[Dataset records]
=====

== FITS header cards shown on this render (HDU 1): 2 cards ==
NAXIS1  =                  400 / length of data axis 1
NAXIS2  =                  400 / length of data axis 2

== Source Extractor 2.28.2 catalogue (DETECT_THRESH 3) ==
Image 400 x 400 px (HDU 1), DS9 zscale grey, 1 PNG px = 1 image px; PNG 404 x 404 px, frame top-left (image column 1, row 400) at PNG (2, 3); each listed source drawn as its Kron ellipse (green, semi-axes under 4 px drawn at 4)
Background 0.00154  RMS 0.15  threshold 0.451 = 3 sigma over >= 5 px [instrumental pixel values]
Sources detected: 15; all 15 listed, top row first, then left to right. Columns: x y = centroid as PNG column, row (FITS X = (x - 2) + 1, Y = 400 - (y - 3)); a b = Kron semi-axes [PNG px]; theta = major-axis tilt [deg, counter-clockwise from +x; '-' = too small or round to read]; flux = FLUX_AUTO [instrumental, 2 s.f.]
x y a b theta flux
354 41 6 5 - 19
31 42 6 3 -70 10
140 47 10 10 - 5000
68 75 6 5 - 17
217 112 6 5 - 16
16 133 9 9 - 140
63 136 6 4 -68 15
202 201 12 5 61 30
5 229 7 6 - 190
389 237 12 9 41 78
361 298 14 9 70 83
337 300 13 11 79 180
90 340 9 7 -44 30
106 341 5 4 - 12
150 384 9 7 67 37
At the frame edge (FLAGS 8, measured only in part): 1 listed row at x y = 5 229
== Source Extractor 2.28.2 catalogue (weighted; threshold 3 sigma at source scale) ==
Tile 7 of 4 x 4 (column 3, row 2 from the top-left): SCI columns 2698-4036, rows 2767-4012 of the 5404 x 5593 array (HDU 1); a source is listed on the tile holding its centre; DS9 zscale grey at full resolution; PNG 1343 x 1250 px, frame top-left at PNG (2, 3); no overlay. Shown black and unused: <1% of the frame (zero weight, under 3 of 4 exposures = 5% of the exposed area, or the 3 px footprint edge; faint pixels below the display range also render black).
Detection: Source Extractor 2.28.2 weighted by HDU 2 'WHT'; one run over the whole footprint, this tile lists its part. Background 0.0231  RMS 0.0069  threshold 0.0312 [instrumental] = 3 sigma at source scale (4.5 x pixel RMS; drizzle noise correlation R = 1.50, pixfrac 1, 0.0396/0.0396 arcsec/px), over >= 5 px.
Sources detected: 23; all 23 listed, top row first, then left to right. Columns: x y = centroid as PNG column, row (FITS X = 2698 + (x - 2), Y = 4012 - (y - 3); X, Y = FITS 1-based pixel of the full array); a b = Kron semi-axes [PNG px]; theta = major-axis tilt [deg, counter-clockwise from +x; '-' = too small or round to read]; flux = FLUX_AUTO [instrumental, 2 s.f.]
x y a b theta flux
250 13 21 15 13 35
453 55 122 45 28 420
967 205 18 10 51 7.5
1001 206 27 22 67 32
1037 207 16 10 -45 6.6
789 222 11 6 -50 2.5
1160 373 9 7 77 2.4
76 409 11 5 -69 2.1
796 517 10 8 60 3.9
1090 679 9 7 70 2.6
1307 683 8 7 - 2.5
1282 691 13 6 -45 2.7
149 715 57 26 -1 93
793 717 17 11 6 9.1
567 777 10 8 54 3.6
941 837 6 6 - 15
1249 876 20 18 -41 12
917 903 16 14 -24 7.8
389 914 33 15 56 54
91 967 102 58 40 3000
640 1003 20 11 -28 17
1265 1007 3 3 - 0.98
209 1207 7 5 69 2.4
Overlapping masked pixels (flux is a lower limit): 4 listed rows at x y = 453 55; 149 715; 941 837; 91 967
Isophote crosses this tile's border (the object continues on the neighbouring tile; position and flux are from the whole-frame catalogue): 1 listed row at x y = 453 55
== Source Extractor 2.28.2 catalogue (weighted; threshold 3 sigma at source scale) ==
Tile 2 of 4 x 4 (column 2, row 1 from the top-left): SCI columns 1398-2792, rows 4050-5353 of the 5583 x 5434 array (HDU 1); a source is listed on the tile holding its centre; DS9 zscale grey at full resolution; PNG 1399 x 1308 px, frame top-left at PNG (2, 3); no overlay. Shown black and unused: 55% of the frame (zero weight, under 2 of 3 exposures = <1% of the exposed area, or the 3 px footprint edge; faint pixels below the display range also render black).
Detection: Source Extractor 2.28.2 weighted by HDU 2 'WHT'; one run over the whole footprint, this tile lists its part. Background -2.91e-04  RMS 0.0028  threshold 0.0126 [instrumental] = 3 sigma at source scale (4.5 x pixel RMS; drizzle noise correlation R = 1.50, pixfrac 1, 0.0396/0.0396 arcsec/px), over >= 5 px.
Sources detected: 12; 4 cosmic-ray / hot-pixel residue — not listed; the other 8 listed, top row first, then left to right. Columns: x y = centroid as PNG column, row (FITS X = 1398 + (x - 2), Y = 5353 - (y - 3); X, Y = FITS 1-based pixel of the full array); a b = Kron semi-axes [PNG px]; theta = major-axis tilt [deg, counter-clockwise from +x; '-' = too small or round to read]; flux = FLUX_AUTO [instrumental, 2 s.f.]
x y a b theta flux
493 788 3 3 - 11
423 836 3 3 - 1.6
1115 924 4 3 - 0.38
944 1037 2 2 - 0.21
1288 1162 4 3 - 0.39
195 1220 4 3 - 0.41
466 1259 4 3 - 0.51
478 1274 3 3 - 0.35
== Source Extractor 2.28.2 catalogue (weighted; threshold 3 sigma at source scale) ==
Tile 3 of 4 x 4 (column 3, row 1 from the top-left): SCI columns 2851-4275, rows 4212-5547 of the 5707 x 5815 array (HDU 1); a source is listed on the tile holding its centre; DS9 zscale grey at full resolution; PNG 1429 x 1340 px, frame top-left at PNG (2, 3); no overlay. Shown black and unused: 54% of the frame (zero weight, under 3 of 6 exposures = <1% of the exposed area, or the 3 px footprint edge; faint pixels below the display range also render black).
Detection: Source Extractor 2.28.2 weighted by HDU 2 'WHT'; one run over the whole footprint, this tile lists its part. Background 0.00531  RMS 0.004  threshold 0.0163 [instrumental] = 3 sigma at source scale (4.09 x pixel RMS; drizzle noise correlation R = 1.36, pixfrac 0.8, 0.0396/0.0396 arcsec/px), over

=====

### WHAT YOU SHOULD DO
Could you repeat the rows above, from the very start through the line containing "At the frame", replacing "Sources detected" with "Detections" and changing nothing else?

### REPLY TO THE TASK
== FITS header cards shown on this render (HDU 1): 2 cards ==
NAXIS1  =                  400 / length of data axis 1
NAXIS2  =                  400 / length of data axis 2

== Source Extractor 2.28.2 catalogue (DETECT_THRESH 3) ==
Image 400 x 400 px (HDU 1), DS9 zscale grey, 1 PNG px = 1 image px; PNG 404 x 404 px, frame top-left (image column 1, row 400) at PNG (2, 3); each listed source drawn as its Kron ellipse (green, semi-axes under 4 px drawn at 4)
Background 0.00154  RMS 0.15  threshold 0.451 = 3 sigma over >= 5 px [instrumental pixel values]
Detections: 15; all 15 listed, top row first, then left to right. Columns: x y = centroid as PNG column, row (FITS X = (x - 2) + 1, Y = 400 - (y - 3)); a b = Kron semi-axes [PNG px]; theta = major-axis tilt [deg, counter-clockwise from +x; '-' = too small or round to read]; flux = FLUX_AUTO [instrumental, 2 s.f.]
x y a b theta flux
354 41 6 5 - 19
31 42 6 3 -70 10
140 47 10 10 - 5000
68 75 6 5 - 17
217 112 6 5 - 16
16 133 9 9 - 140
63 136 6 4 -68 15
202 201 12 5 61 30
5 229 7 6 - 190
389 237 12 9 41 78
361 298 14 9 70 83
337 300 13 11 79 180
90 340 9 7 -44 30
106 341 5 4 - 12
150 384 9 7 67 37
At the frame edge (FLAGS 8, measured only in part): 1 listed row at x y = 5 229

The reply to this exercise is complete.